* _Given records_:

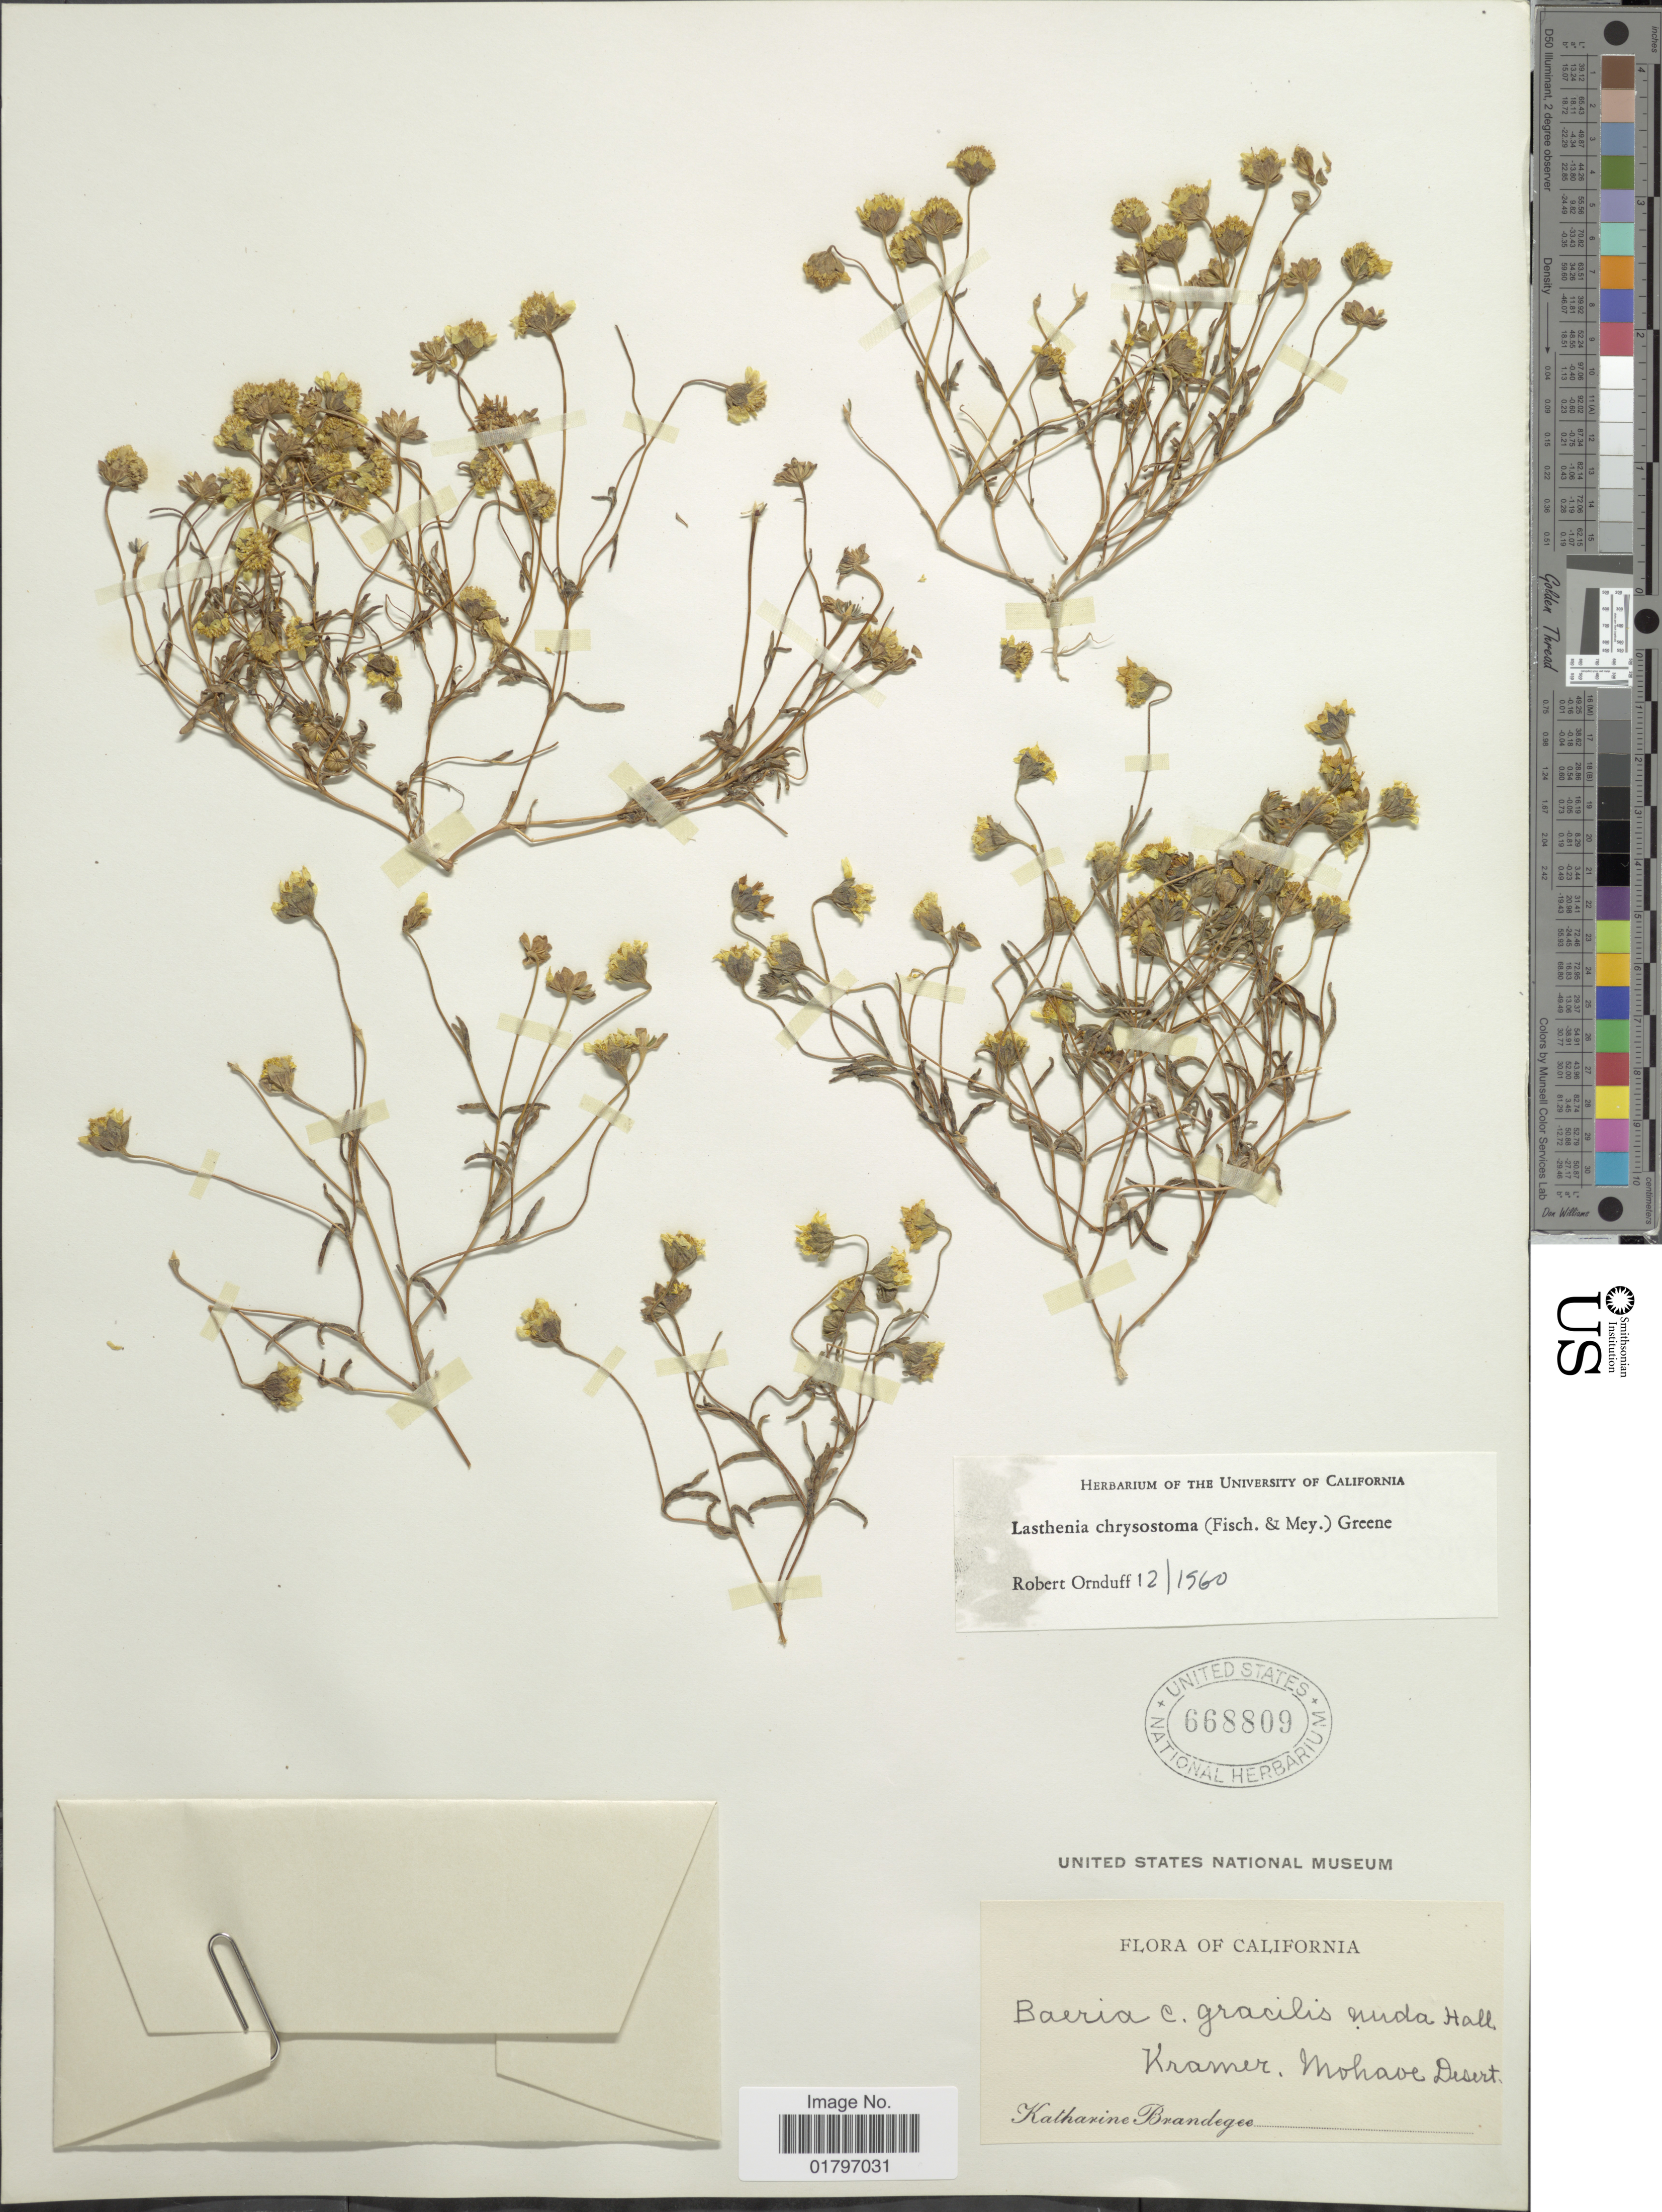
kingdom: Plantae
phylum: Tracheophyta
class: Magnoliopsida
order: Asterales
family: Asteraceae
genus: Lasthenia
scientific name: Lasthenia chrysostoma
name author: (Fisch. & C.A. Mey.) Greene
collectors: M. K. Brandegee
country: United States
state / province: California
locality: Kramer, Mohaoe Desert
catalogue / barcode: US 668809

--

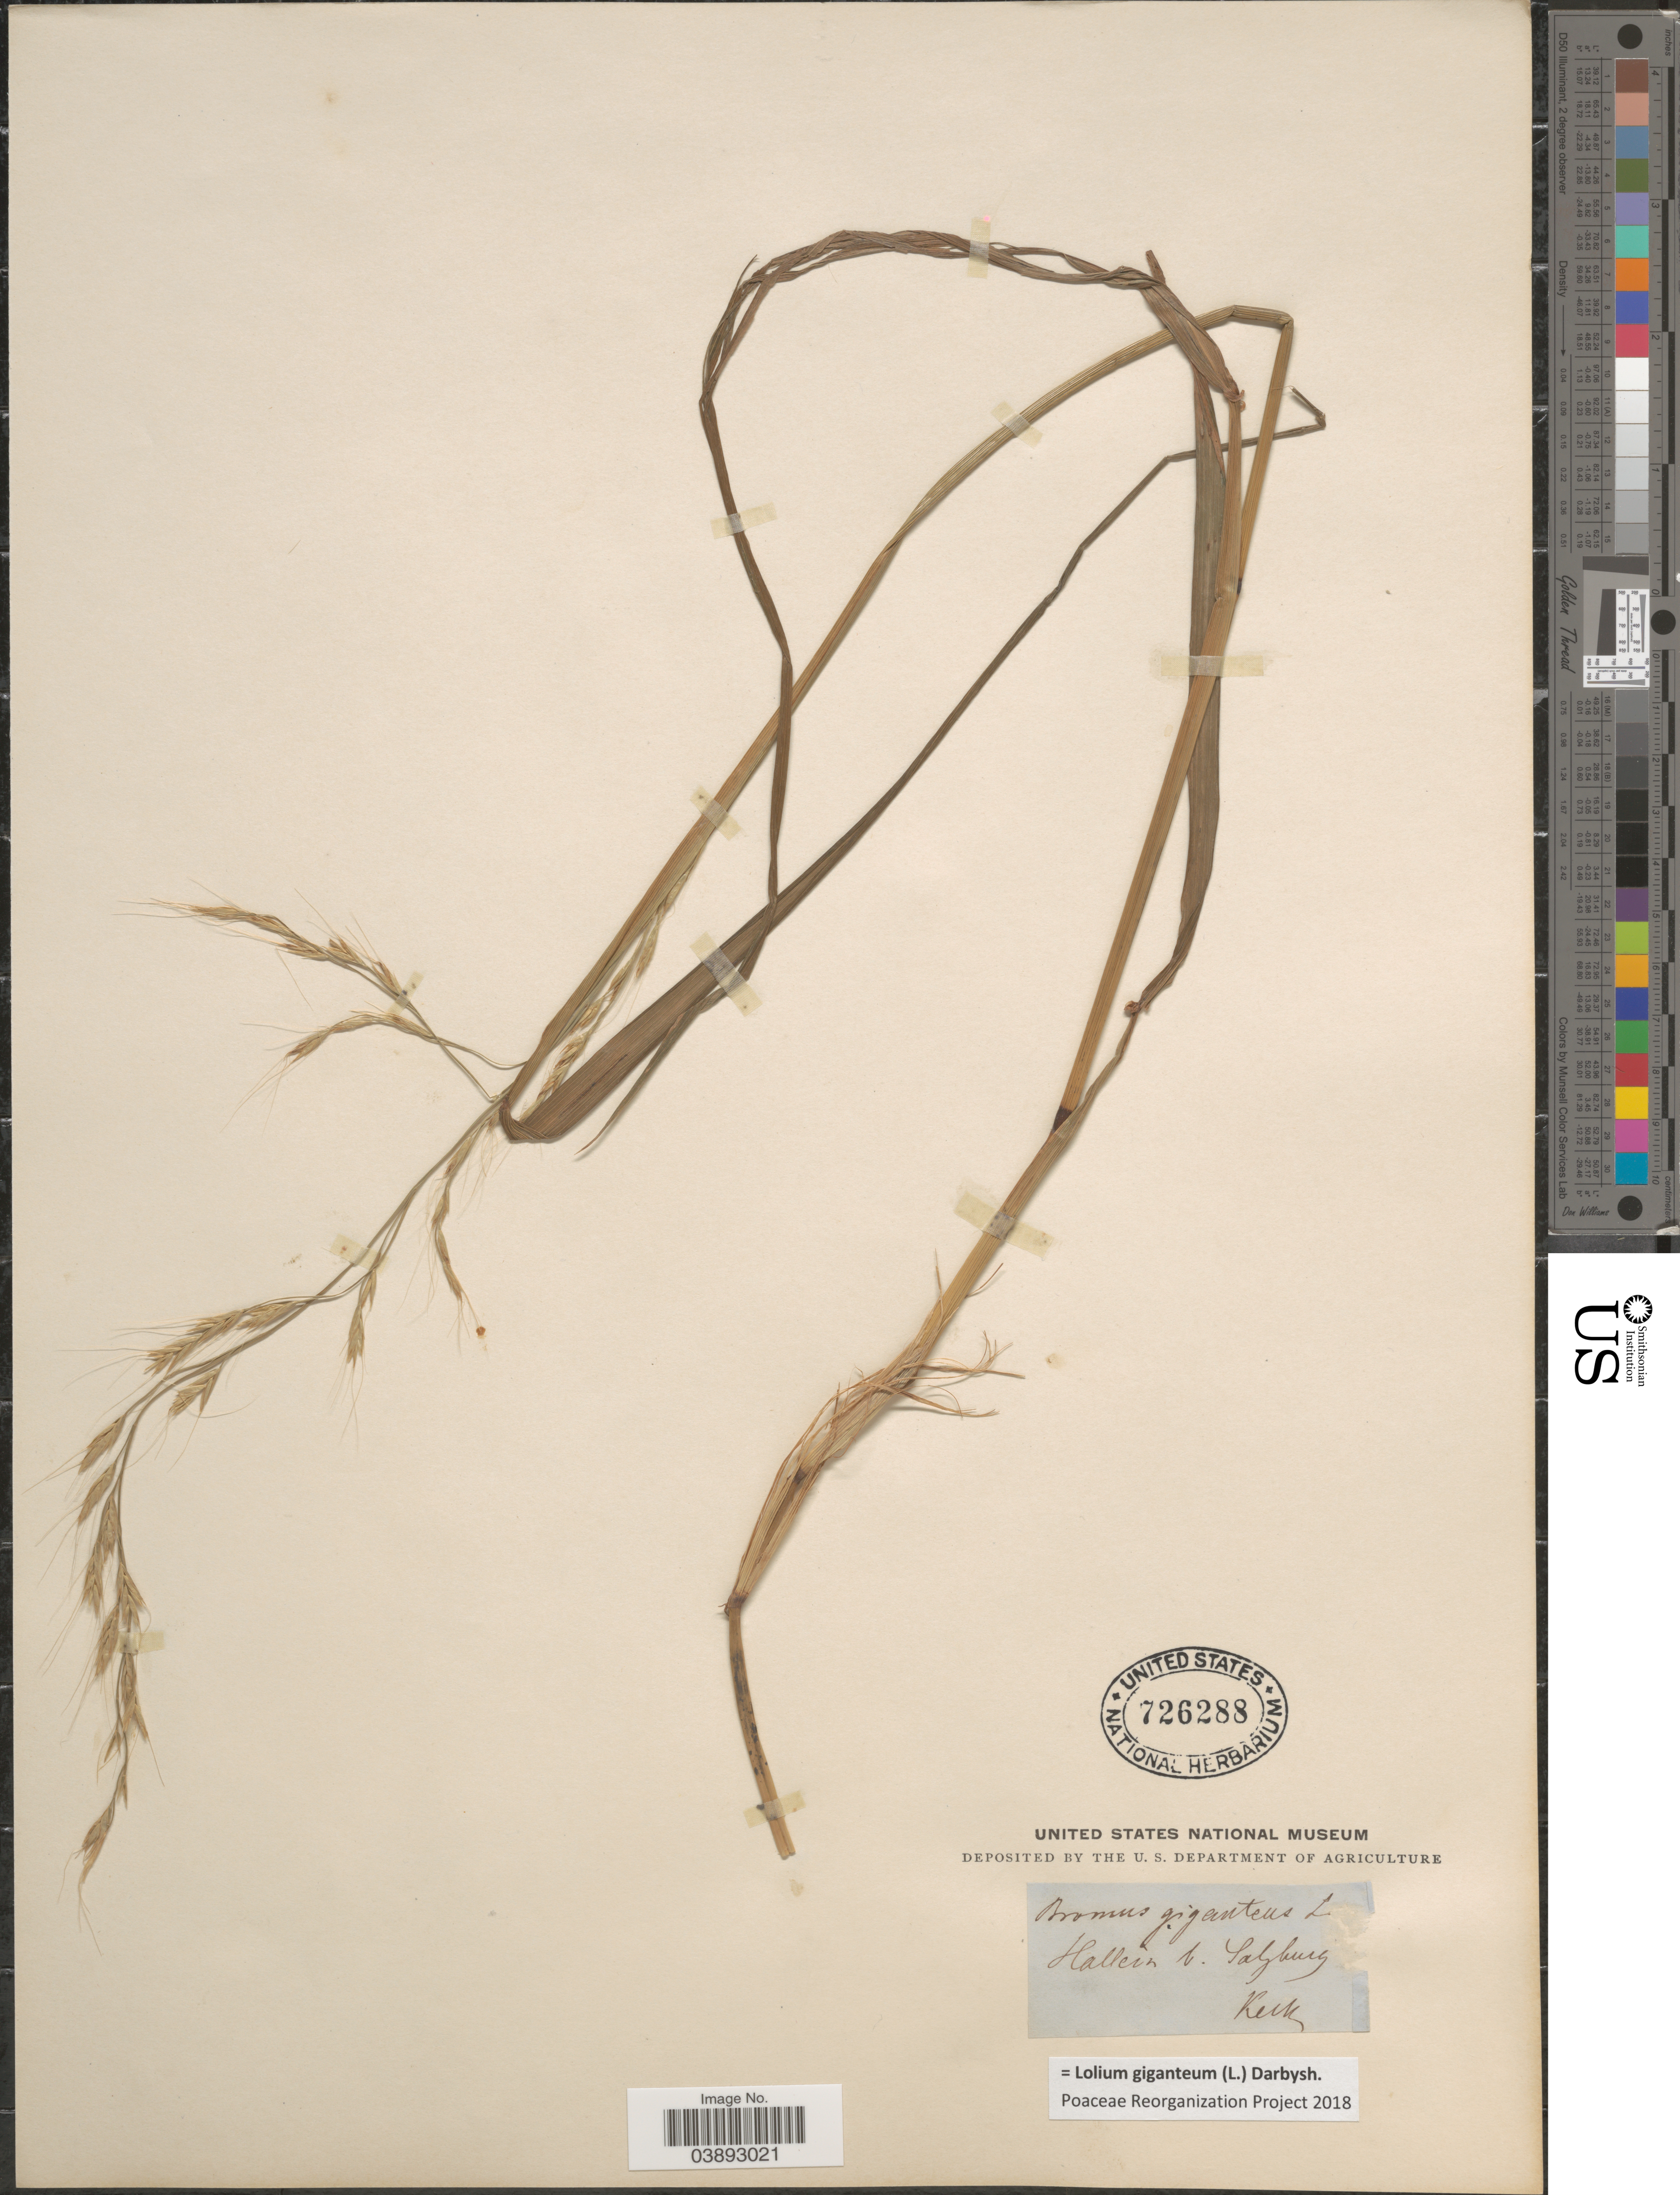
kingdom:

* _Instruction_: Output the lines from the one containing "family: Asteraceae" through the one containing "locality: Kramer, Mohaoe Desert", inclusive, exactly as they appear.

* _Exercise response_:
family: Asteraceae
genus: Lasthenia
scientific name: Lasthenia chrysostoma
name author: (Fisch. & C.A. Mey.) Greene
collectors: M. K. Brandegee
country: United States
state / province: California
locality: Kramer, Mohaoe Desert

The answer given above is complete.